Indonesians in Java village scared by seeping gas
PORONG, Indonesia (Reuters) - Gas seeping from the ground in a village hit by a mud volcano in Indonesia's East Java province is triggering safety concerns and calls for an evacuation, residents said on Wednesday.
The gas is in an area where thousands of homes and factories have been submerged by hot mud since a mud volcano first started to erupt in May 2006, forcing about 15,000 people to abandon their homes.
"Every two or three days, people find gas flares, big and small," said Rahmat Sudirman, a resident in Mindi village, where a canal of mud passes on its way to the Porong river.
"In this village you could be burnt anytime unless we are relocated," added Sudirman. Another villager demonstrated the gas was inflammable by setting alight a leak causing a 20 cm (8 inch) high flame.
Some scientists say the mudflow in Sidoarjo regency, near the country's second biggest city, Surabaya, was caused by a gas drilling operation by PT Lapindo Brantas
Lapindo and PT Energi Mega Persada Tbk, which has a stake in Lapindo, dispute that the disaster, which started two days after a massive earthquake in Central Java, was caused by drilling.

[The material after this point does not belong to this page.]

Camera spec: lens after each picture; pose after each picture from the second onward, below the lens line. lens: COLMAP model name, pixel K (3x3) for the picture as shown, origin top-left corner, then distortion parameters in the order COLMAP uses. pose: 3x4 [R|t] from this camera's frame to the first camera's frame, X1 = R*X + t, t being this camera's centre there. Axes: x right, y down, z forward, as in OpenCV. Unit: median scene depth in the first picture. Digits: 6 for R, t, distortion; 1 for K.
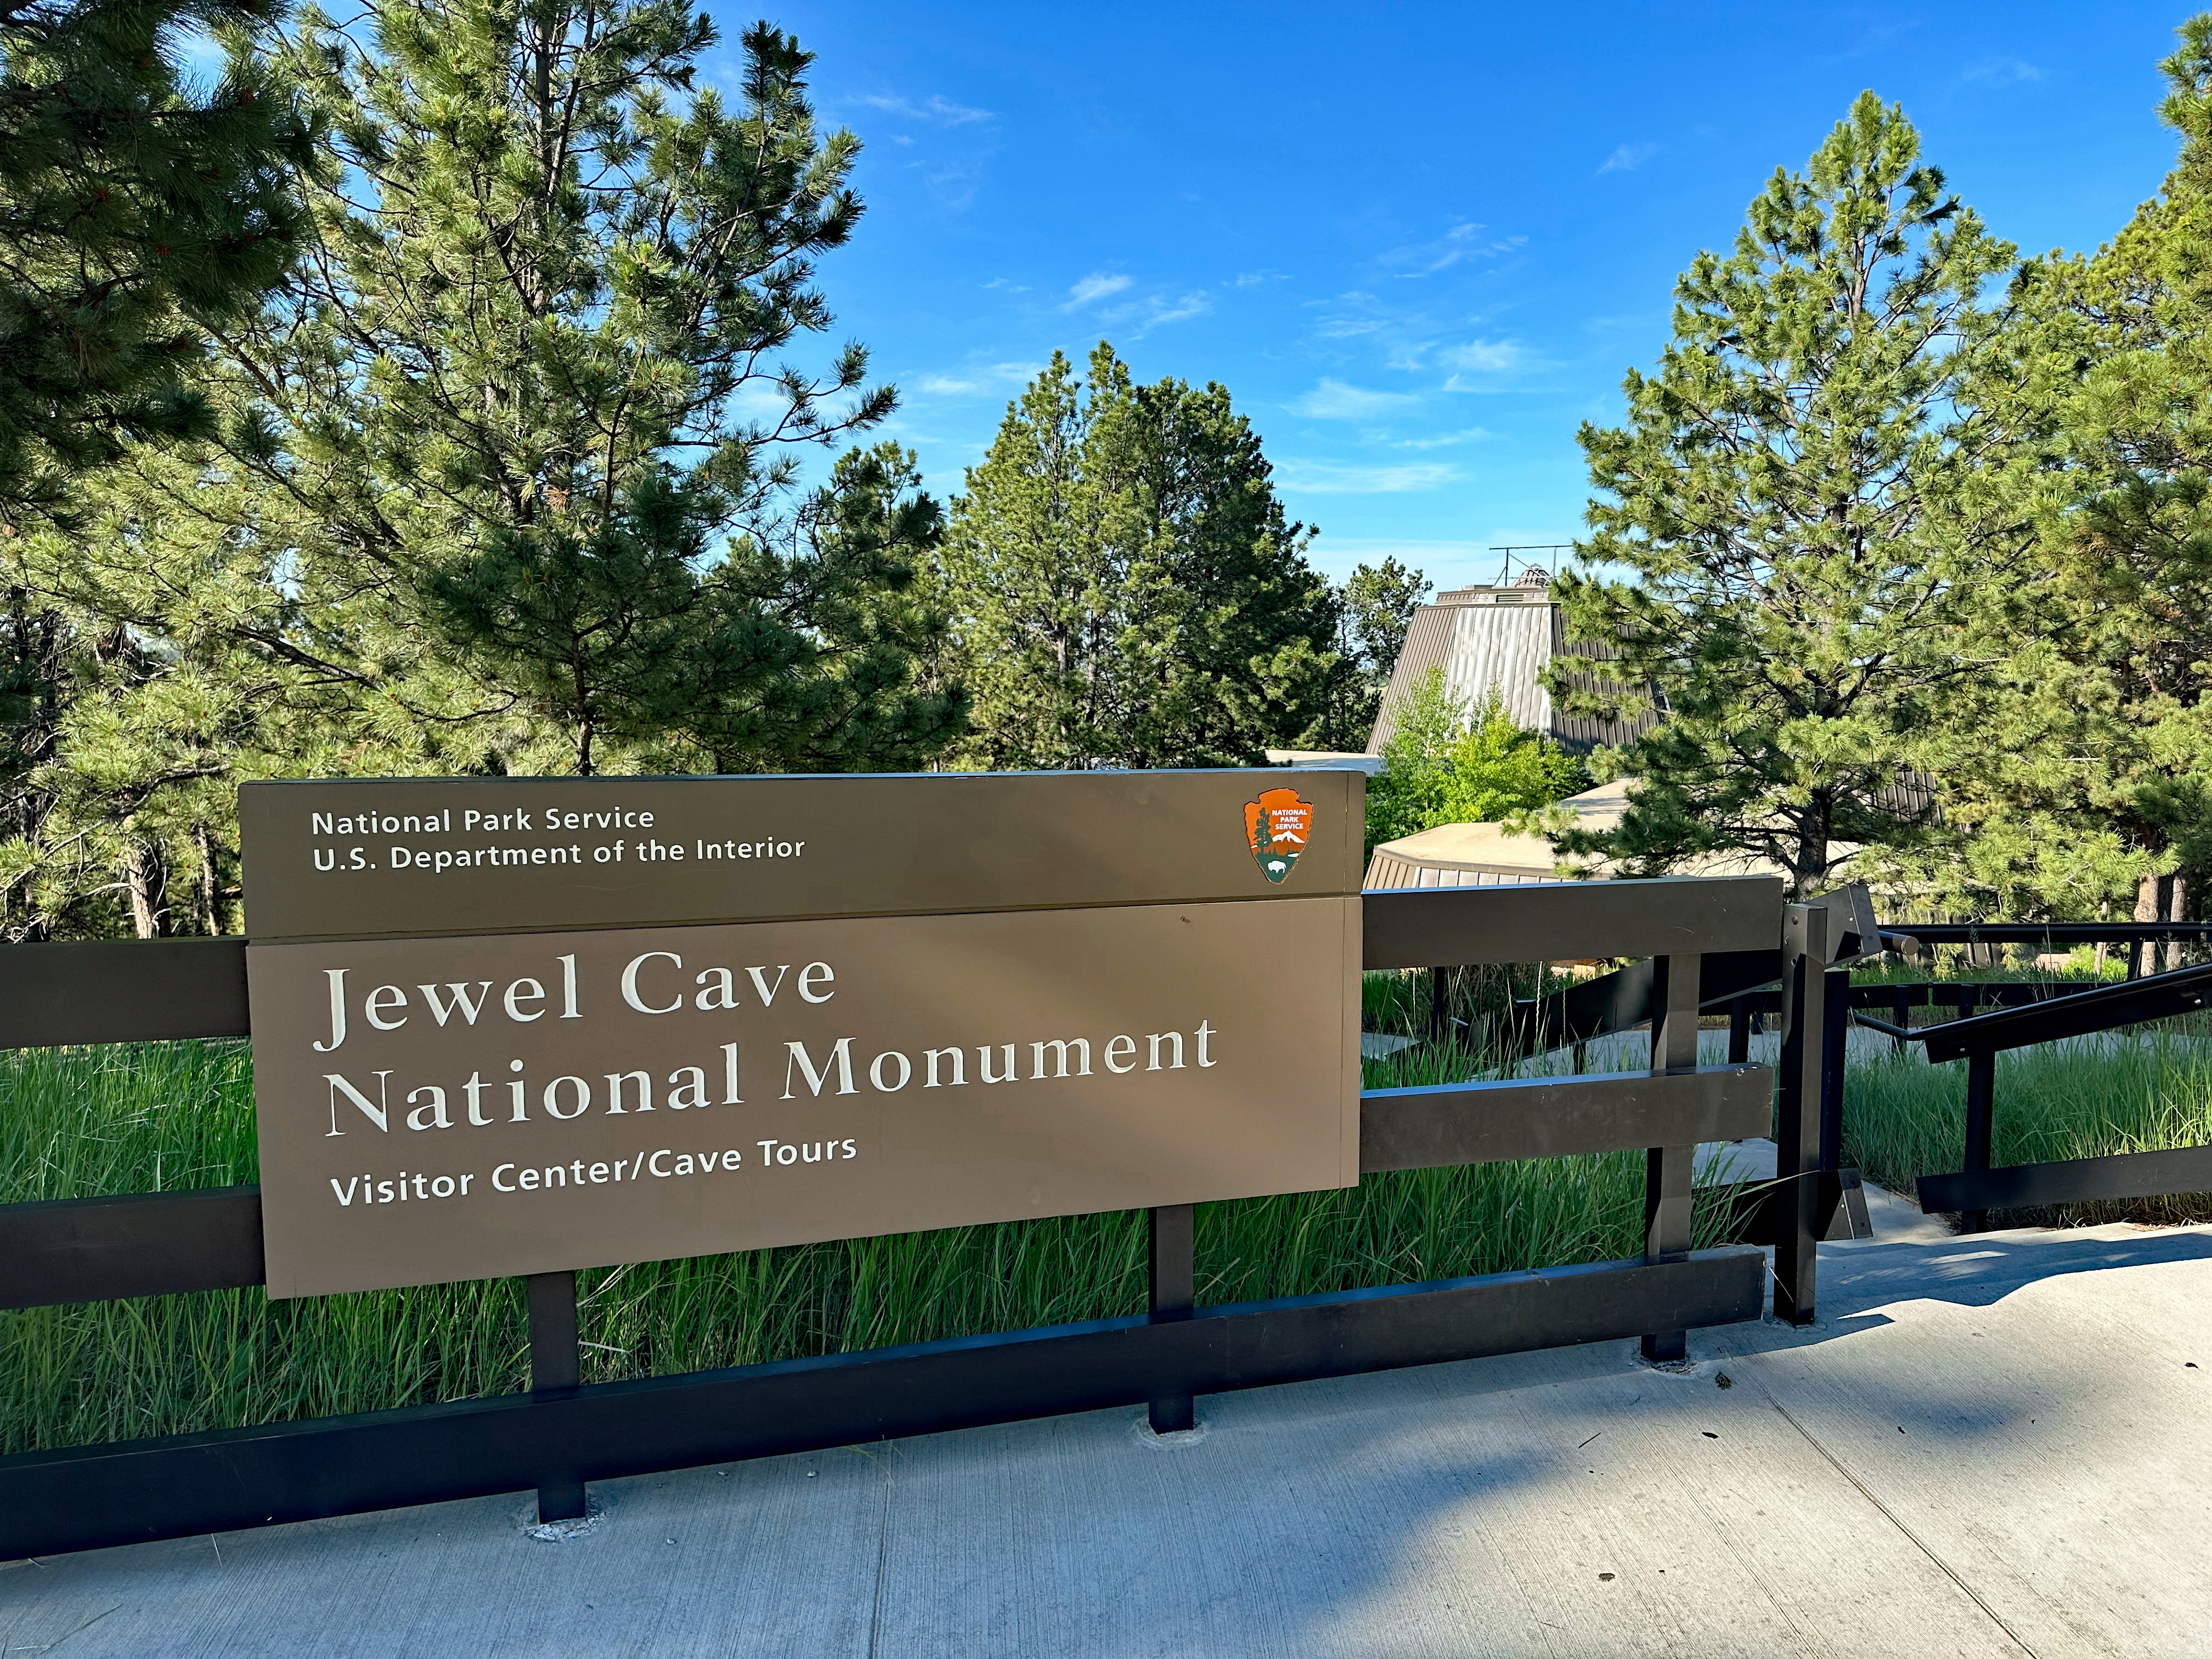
lens RADIAL K [[1742.2, 0, 1032.4], [0, 1742.2, 875.9], [0, 0, 1]] dist [0.051839, -0.102224]
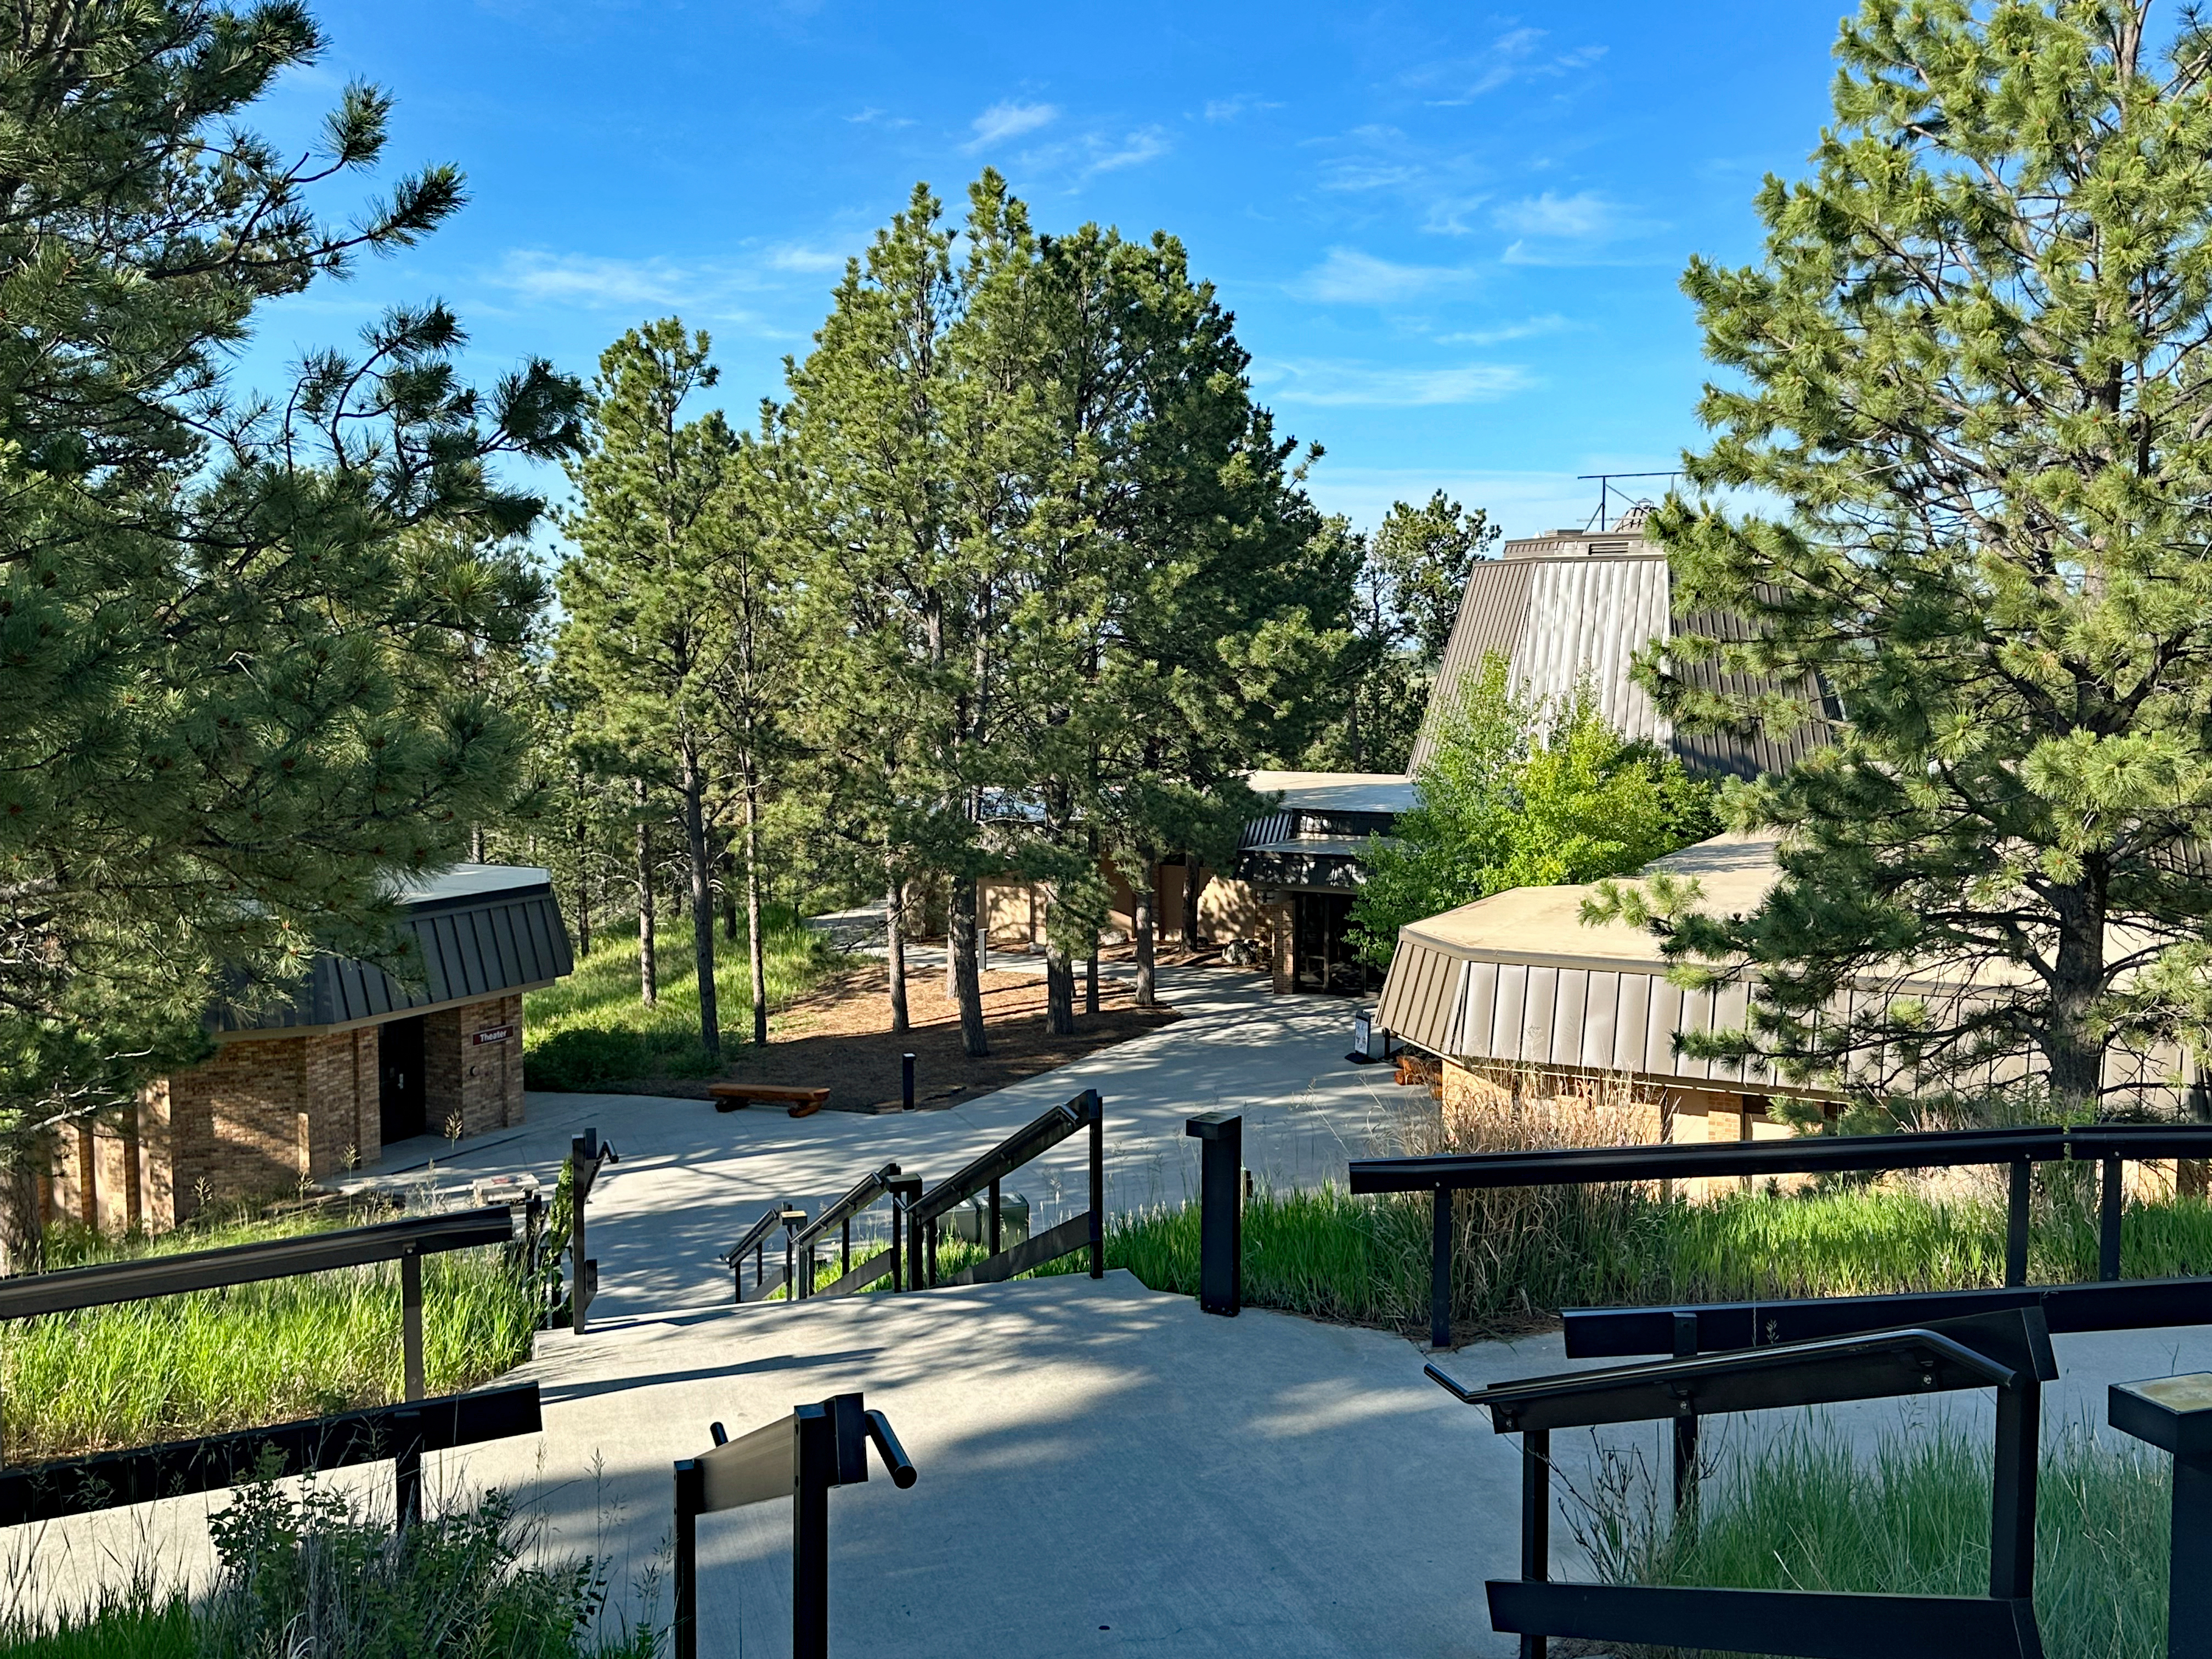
lens RADIAL K [[2200.3, 0, 1106.0], [0, 2200.3, 829.5], [0, 0, 1]] dist [0.108542, -0.242353]
pose [[0.999615, -0.011435, 0.025298, 0.083541], [0.012340, 0.999278, -0.035926, -0.031300], [-0.024869, 0.036225, 0.999034, 0.224419]]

Sudirman said that villagers marked the spot of new gas leaks by planting a piece of pipe to try and prevent people from setting the flares alight.
Ahmad Zulkarnaen, a spokesman for the government body managing the mudflow, said he was aware of the flaring gas, but that Mindi was not a village eligible under a government decree for compensation to pay for an evacuation.
"There are small scale gas eruptions, while the bigger ones have been marked by a police line," said the official, who said that the gas had been examined by FERGACO, a company contracted by Lapindo to monitor the air quality in the area.
The government ordered energy group Lapindo, which many people blame for the mud disaster, to pay 3.8 trillion rupiah ($418.5 million) in compensation to the victims and to cover the damage.
Authorities also said last week that an additional 700 billion rupiah would be set aside to compensate 10,000 more people in three more villages threatened by the mud volcano.